:: Assignment ::
In the records that follow, find the line with "- Add alternative dataset names"; from there, retype every line exactly through the line with "- Land cover classes (CCI Landcover)", which also belongs to the answer.

:: Input data ::
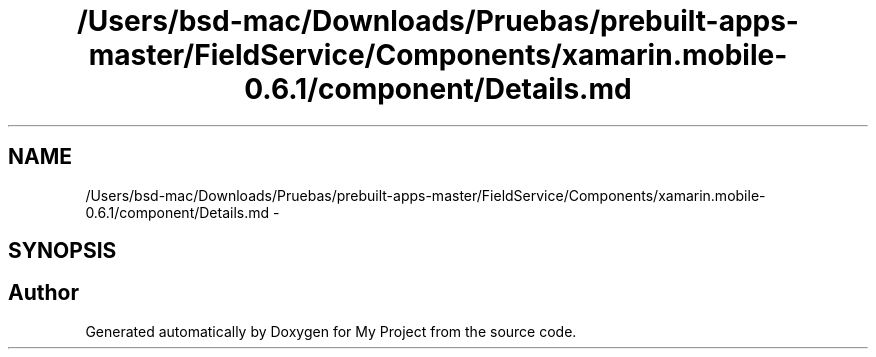 .TH "/Users/bsd-mac/Downloads/Pruebas/prebuilt-apps-master/FieldService/Components/xamarin.mobile-0.6.1/component/Details.md" 3 "Tue Jul 1 2014" "My Project" \" -*- nroff -*-
.ad l
.nh
.SH NAME
/Users/bsd-mac/Downloads/Pruebas/prebuilt-apps-master/FieldService/Components/xamarin.mobile-0.6.1/component/Details.md \- 
.SH SYNOPSIS
.br
.PP
.SH "Author"
.PP 
Generated automatically by Doxygen for My Project from the source code\&.
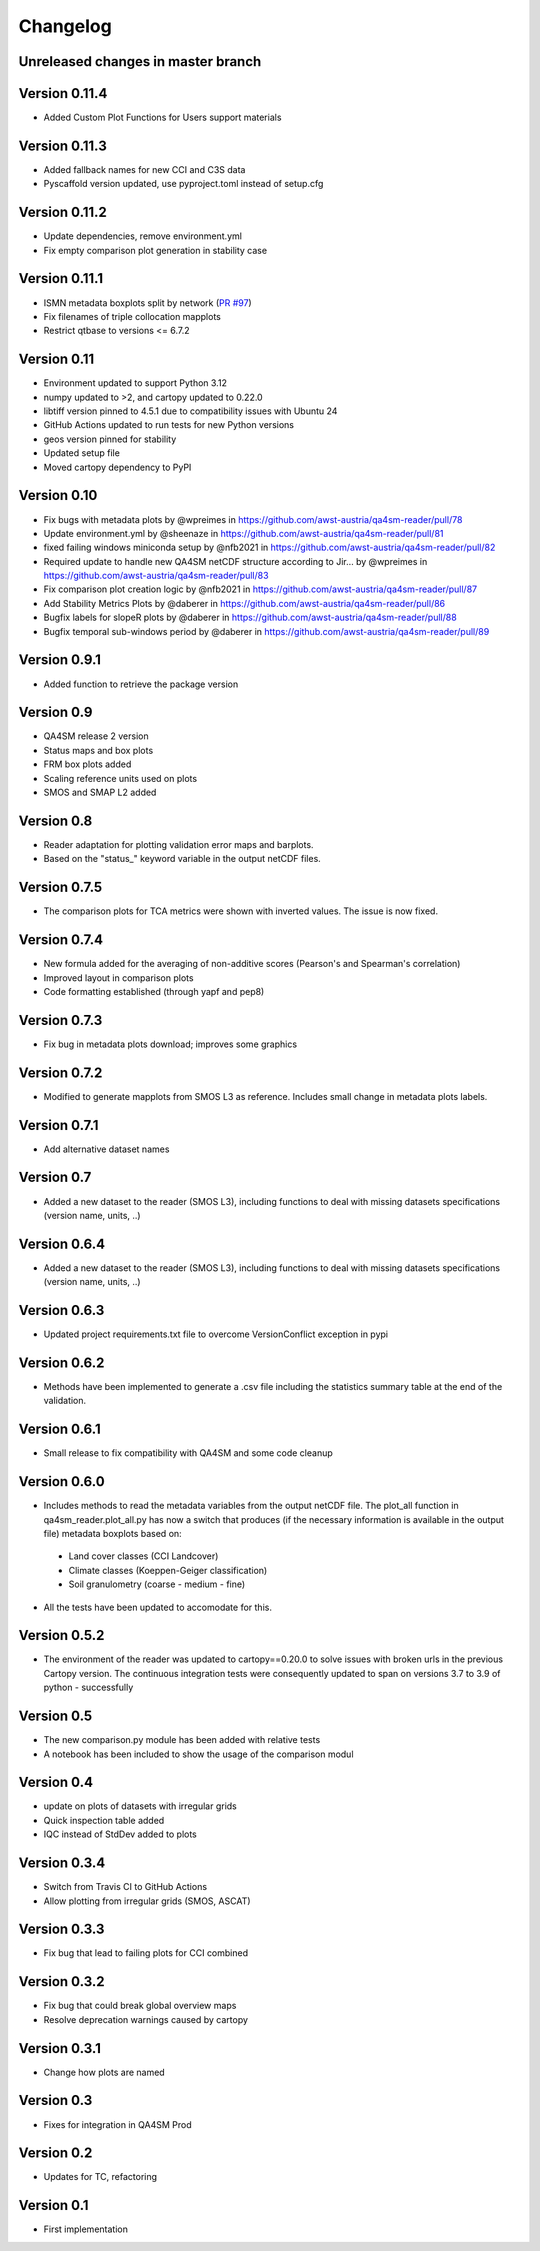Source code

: =========
Changelog
=========

Unreleased changes in master branch
===================================

Version 0.11.4
===================================
- Added Custom Plot Functions for Users support materials
Version 0.11.3
===================================
- Added fallback names for new CCI and C3S data
- Pyscaffold version updated, use pyproject.toml instead of setup.cfg

Version 0.11.2
===================================
- Update dependencies, remove environment.yml
- Fix empty comparison plot generation in stability case

Version 0.11.1
===================================
- ISMN metadata boxplots split by network (`PR #97 <https://github.com/awst-austria/qa4sm-reader/pull/97>`_)
- Fix filenames of triple collocation mapplots
- Restrict qtbase to versions <= 6.7.2

Version 0.11
============
- Environment updated to support Python 3.12
- numpy updated to >2, and cartopy updated to 0.22.0
- libtiff version pinned to 4.5.1 due to compatibility issues with Ubuntu 24
- GitHub Actions updated to run tests for new Python versions
- geos version pinned for stability
- Updated setup file
- Moved cartopy dependency to PyPI

Version 0.10
============
- Fix bugs with metadata plots by @wpreimes in https://github.com/awst-austria/qa4sm-reader/pull/78
- Update environment.yml by @sheenaze in https://github.com/awst-austria/qa4sm-reader/pull/81
- fixed failing windows miniconda setup by @nfb2021 in https://github.com/awst-austria/qa4sm-reader/pull/82
- Required update to handle new QA4SM netCDF structure according to Jir… by @wpreimes in https://github.com/awst-austria/qa4sm-reader/pull/83
- Fix comparison plot creation logic by @nfb2021 in https://github.com/awst-austria/qa4sm-reader/pull/87
- Add Stability Metrics Plots by @daberer in https://github.com/awst-austria/qa4sm-reader/pull/86
- Bugfix labels for slopeR plots by @daberer in https://github.com/awst-austria/qa4sm-reader/pull/88
- Bugfix temporal sub-windows period by @daberer in https://github.com/awst-austria/qa4sm-reader/pull/89

Version 0.9.1
=============
- Added function to retrieve the package version

Version 0.9
===========
- QA4SM release 2 version
- Status maps and box plots
- FRM box plots added
- Scaling reference units used on plots
- SMOS and SMAP L2 added

Version 0.8
===========
- Reader adaptation for plotting validation error maps and barplots.
- Based on the "status_" keyword variable in the output netCDF files.

Version 0.7.5
=============
- The comparison plots for TCA metrics were shown with inverted values. The issue is now fixed.

Version 0.7.4
=============
- New formula added for the averaging of non-additive scores (Pearson's and Spearman's correlation)
- Improved layout in comparison plots
- Code formatting established (through yapf and pep8)

Version 0.7.3
=============
- Fix bug in metadata plots download; improves some graphics

Version 0.7.2
=============
- Modified to generate mapplots from SMOS L3 as reference. Includes small change in metadata plots labels.

Version 0.7.1
=============
- Add alternative dataset names

Version 0.7
===========
- Added a new dataset to the reader (SMOS L3), including functions to deal with missing datasets specifications (version name, units, ..)

Version 0.6.4
=============
- Added a new dataset to the reader (SMOS L3), including functions to deal with missing datasets specifications (version name, units, ..)

Version 0.6.3
=============
- Updated project requirements.txt file to overcome VersionConflict exception in pypi

Version 0.6.2
=============
- Methods have been implemented to generate a .csv file including the statistics summary table at the end of the validation.

Version 0.6.1
=============
- Small release to fix compatibility with QA4SM and some code cleanup

Version 0.6.0
=============
- Includes methods to read the metadata variables from the output netCDF file. The plot_all function in qa4sm_reader.plot_all.py has now a switch that produces (if the necessary information is available in the output file) metadata boxplots based on:
 - Land cover classes (CCI Landcover)
 - Climate classes (Koeppen-Geiger classification)
 - Soil granulometry (coarse - medium - fine)
- All the tests have been updated to accomodate for this.

Version 0.5.2
=============
- The environment of the reader was updated to cartopy==0.20.0 to solve issues with broken urls in the previous Cartopy version. The continuous integration tests were consequently updated to span on versions 3.7 to 3.9 of python - successfully

Version 0.5
===========
- The new comparison.py module has been added with relative tests
- A notebook has been included to show the usage of the comparison modul

Version 0.4
===========
- update on plots of datasets with irregular grids
- Quick inspection table added
- IQC instead of StdDev added to plots

Version 0.3.4
=============
- Switch from Travis CI to GitHub Actions
- Allow plotting from irregular grids (SMOS, ASCAT)

Version 0.3.3
=============
- Fix bug that lead to failing plots for CCI combined

Version 0.3.2
=============
- Fix bug that could break global overview maps
- Resolve deprecation warnings caused by cartopy

Version 0.3.1
=============
- Change how plots are named
 
Version 0.3
===========
- Fixes for integration in QA4SM Prod

Version 0.2
===========
- Updates for TC, refactoring

Version 0.1
===========
- First implementation


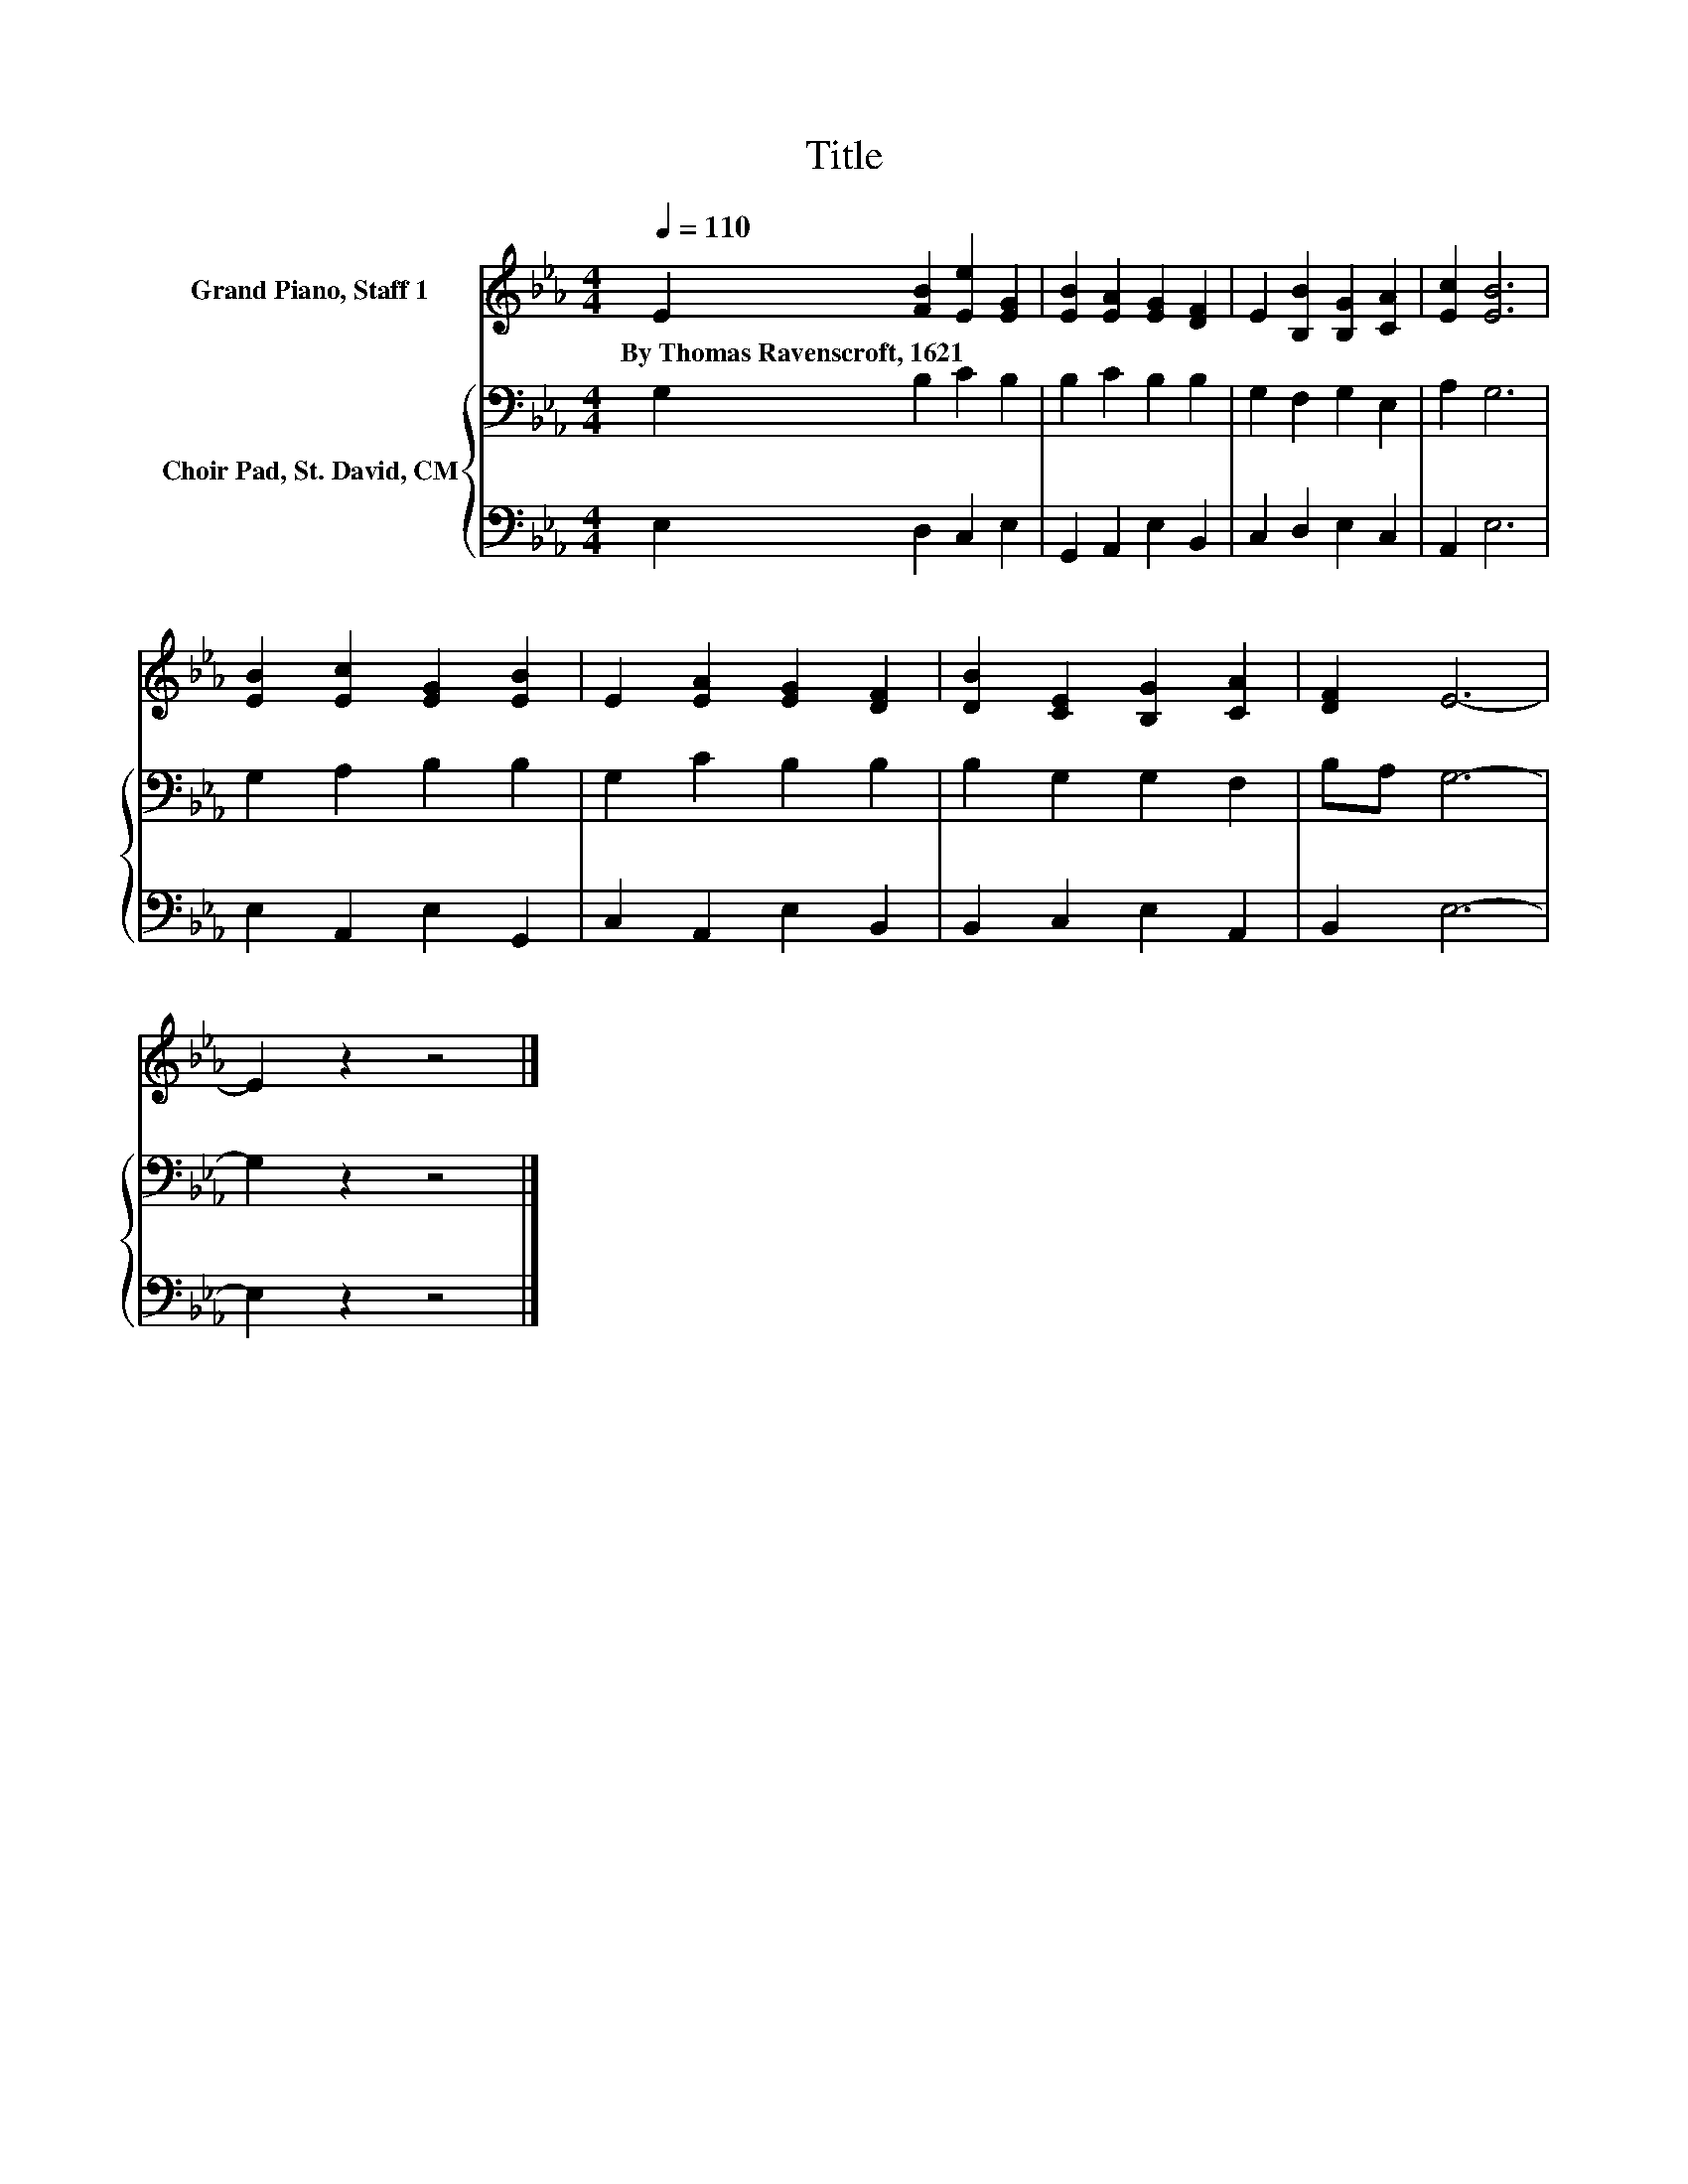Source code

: X:1
T:Title
%%score 1 { 2 | 3 }
L:1/8
Q:1/4=110
M:4/4
K:Eb
V:1 treble nm="Grand Piano, Staff 1"
V:2 bass nm="Choir Pad, St. David, CM"
V:3 bass 
V:1
 E2 [FB]2 [Ee]2 [EG]2 | [EB]2 [EA]2 [EG]2 [DF]2 | E2 [B,B]2 [B,G]2 [CA]2 | [Ec]2 [EB]6 | %4
w: By~Thomas~Ravenscroft,~1621 * * *||||
 [EB]2 [Ec]2 [EG]2 [EB]2 | E2 [EA]2 [EG]2 [DF]2 | [DB]2 [CE]2 [B,G]2 [CA]2 | [DF]2 E6- | %8
w: ||||
 E2 z2 z4 |] %9
w: |
V:2
 G,2 B,2 C2 B,2 | B,2 C2 B,2 B,2 | G,2 F,2 G,2 E,2 | A,2 G,6 | G,2 A,2 B,2 B,2 | G,2 C2 B,2 B,2 | %6
 B,2 G,2 G,2 F,2 | B,A, G,6- | G,2 z2 z4 |] %9
V:3
 E,2 D,2 C,2 E,2 | G,,2 A,,2 E,2 B,,2 | C,2 D,2 E,2 C,2 | A,,2 E,6 | E,2 A,,2 E,2 G,,2 | %5
 C,2 A,,2 E,2 B,,2 | B,,2 C,2 E,2 A,,2 | B,,2 E,6- | E,2 z2 z4 |] %9

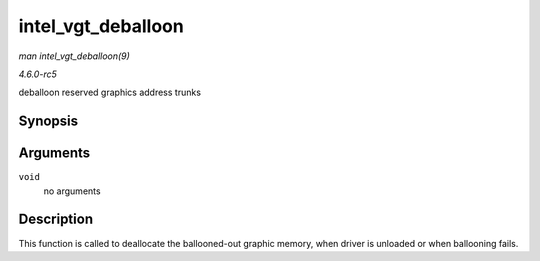 .. -*- coding: utf-8; mode: rst -*-

.. _API-intel-vgt-deballoon:

===================
intel_vgt_deballoon
===================

*man intel_vgt_deballoon(9)*

*4.6.0-rc5*

deballoon reserved graphics address trunks


Synopsis
========

.. c:function:: void intel_vgt_deballoon( void )

Arguments
=========

``void``
    no arguments


Description
===========

This function is called to deallocate the ballooned-out graphic memory,
when driver is unloaded or when ballooning fails.


.. ------------------------------------------------------------------------------
.. This file was automatically converted from DocBook-XML with the dbxml
.. library (https://github.com/return42/sphkerneldoc). The origin XML comes
.. from the linux kernel, refer to:
..
.. * https://github.com/torvalds/linux/tree/master/Documentation/DocBook
.. ------------------------------------------------------------------------------

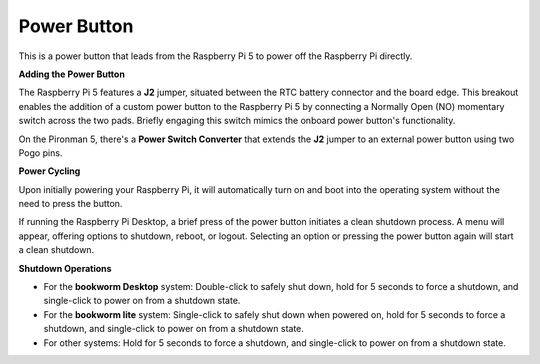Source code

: Power Button
=====================

This is a power button that leads from the Raspberry Pi 5 to power off the Raspberry Pi directly.

.. image:: img/pironman_button.JPG

**Adding the Power Button**

The Raspberry Pi 5 features a **J2** jumper, situated between the RTC battery connector and the board edge. This breakout enables the addition of a custom power button to the Raspberry Pi 5 by connecting a Normally Open (NO) momentary switch across the two pads. Briefly engaging this switch mimics the onboard power button's functionality.

.. image:: img/pi5_j2.jpg

On the Pironman 5, there's a **Power Switch Converter** that extends the **J2** jumper to an external power button using two Pogo pins.

.. image:: img/power_switch_convertor.png

**Power Cycling**

Upon initially powering your Raspberry Pi, it will automatically turn on and boot into the operating system without the need to press the button.

If running the Raspberry Pi Desktop, a brief press of the power button initiates a clean shutdown process. A menu will appear, offering options to shutdown, reboot, or logout. Selecting an option or pressing the power button again will start a clean shutdown.

.. image:: img/button_shutdown.png

**Shutdown Operations**

* For the **bookworm Desktop** system: Double-click to safely shut down, hold for 5 seconds to force a shutdown, and single-click to power on from a shutdown state.
* For the **bookworm lite** system: Single-click to safely shut down when powered on, hold for 5 seconds to force a shutdown, and single-click to power on from a shutdown state.
* For other systems: Hold for 5 seconds to force a shutdown, and single-click to power on from a shutdown state.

:: Response for this exercise ::
- Add alternative dataset names

Version 0.7
===========
- Added a new dataset to the reader (SMOS L3), including functions to deal with missing datasets specifications (version name, units, ..)

Version 0.6.4
=============
- Added a new dataset to the reader (SMOS L3), including functions to deal with missing datasets specifications (version name, units, ..)

Version 0.6.3
=============
- Updated project requirements.txt file to overcome VersionConflict exception in pypi

Version 0.6.2
=============
- Methods have been implemented to generate a .csv file including the statistics summary table at the end of the validation.

Version 0.6.1
=============
- Small release to fix compatibility with QA4SM and some code cleanup

Version 0.6.0
=============
- Includes methods to read the metadata variables from the output netCDF file. The plot_all function in qa4sm_reader.plot_all.py has now a switch that produces (if the necessary information is available in the output file) metadata boxplots based on:
 - Land cover classes (CCI Landcover)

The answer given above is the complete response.